Even before the war, chances of a Fed rate cut were already fading as persistent inflation above the Fed’s target and a stabilization in the employment market suggested that another rate decrease was not necessary. That fits with the broader inflation concerns we outlined in What’s the anticipation on inflation? and Actions speak louder than words.
Political Pressure and the Fed
These factors weigh against the administration’s desire for a rate decrease and the replacement of Powell with Trump’s choice, Kevin Warsh, who by the way is married to an Estée Lauder heir worth $1.5 billion. Currently Powell is being investigated by the DOJ per Trump’s request, and Republican Senator Thom Tillis, who holds a key vote, will not approve Warsh until the DOJ investigation is withdrawn.

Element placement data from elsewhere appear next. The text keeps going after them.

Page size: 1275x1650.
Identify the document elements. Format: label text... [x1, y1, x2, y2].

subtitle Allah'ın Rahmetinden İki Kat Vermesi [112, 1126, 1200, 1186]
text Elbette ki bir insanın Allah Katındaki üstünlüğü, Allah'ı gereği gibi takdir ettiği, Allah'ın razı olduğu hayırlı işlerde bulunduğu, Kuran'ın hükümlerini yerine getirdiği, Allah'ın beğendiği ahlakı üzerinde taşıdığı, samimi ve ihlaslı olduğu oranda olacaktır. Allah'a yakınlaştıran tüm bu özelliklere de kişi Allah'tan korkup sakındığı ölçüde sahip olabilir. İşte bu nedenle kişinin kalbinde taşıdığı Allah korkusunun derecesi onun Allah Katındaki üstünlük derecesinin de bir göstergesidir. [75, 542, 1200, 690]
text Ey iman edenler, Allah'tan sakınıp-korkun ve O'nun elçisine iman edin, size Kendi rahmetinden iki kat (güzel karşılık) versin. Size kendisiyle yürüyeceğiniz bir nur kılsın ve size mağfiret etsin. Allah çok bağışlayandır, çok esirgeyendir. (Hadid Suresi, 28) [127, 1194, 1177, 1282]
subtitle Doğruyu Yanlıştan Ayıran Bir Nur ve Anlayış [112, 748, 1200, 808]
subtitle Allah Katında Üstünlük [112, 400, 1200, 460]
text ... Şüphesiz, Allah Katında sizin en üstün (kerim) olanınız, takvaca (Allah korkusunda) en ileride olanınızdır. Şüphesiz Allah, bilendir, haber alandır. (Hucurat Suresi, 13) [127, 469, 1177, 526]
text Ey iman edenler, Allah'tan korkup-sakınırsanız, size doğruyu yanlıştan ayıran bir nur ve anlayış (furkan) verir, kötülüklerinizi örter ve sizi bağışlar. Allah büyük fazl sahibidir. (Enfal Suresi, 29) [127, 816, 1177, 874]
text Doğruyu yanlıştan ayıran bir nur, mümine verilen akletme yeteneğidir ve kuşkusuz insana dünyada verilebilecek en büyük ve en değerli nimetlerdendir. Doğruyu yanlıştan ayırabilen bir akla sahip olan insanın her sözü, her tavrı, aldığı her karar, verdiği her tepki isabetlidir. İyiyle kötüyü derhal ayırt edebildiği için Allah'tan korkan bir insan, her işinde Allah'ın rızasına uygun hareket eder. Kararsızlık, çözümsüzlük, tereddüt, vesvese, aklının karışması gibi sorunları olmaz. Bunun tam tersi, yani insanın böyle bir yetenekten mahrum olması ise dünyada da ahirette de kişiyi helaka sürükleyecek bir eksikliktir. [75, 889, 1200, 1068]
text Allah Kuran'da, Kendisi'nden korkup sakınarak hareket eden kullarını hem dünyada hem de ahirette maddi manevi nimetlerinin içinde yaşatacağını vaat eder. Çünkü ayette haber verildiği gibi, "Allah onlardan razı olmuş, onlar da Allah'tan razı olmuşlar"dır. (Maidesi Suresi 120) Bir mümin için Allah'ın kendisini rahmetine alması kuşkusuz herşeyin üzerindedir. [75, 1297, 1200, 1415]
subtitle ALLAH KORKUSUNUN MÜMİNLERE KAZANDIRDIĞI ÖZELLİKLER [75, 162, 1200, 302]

Critical Indicators At-A-Glance
Market Metric | Current Status |
Fed Rate Cut Outlook | Disappearing rapidly |
Inflation | Still above Fed target |
Employment Market | Stabilizing |
Fertilizer Costs | Increasing |
Farmer Pricing Power | Still pressured |
Peace Negotiations | Expected Saturday |
Supply Chain Pressure
As far as supply chain costs, fertilizer costs are increasing because the main element in fertilizer, urea, is shipped through the Strait of Hormuz. Farmers are hurting again because costs have increased while prices are frozen at 20 years ago.
Why Oil Exporter Status Does Not Mean Cheaper Prices
Also, if America is an oil exporter, how come our prices are not lower than other countries that are importers of oil? The answer is that oil is a global commodity. This means that a barrel produced in Texas is largely interchangeable with a barrel produced elsewhere.
U.S. oil companies are private entities, not state-run utilities. If the global market price for oil is high, there is little incentive to sell it domestically for less. If prices in the U.S. were significantly lower than in Europe, traders would buy up cheaper U.S. oil and ship it overseas to make a profit, pushing domestic prices back up toward global levels.
There is also a refinery mismatch. Many U.S. refineries, especially on the Gulf Coast, were built decades ago to process heavy, sour crude like that from Venezuela or the Middle East. However, the U.S. shale boom produces light, sweet crude. We often export our light oil because we have too much of it for our specific refineries, while continuing to import the heavier oil our refineries were designed to process.
Peace negotiations begin Saturday, so it should be an interesting week.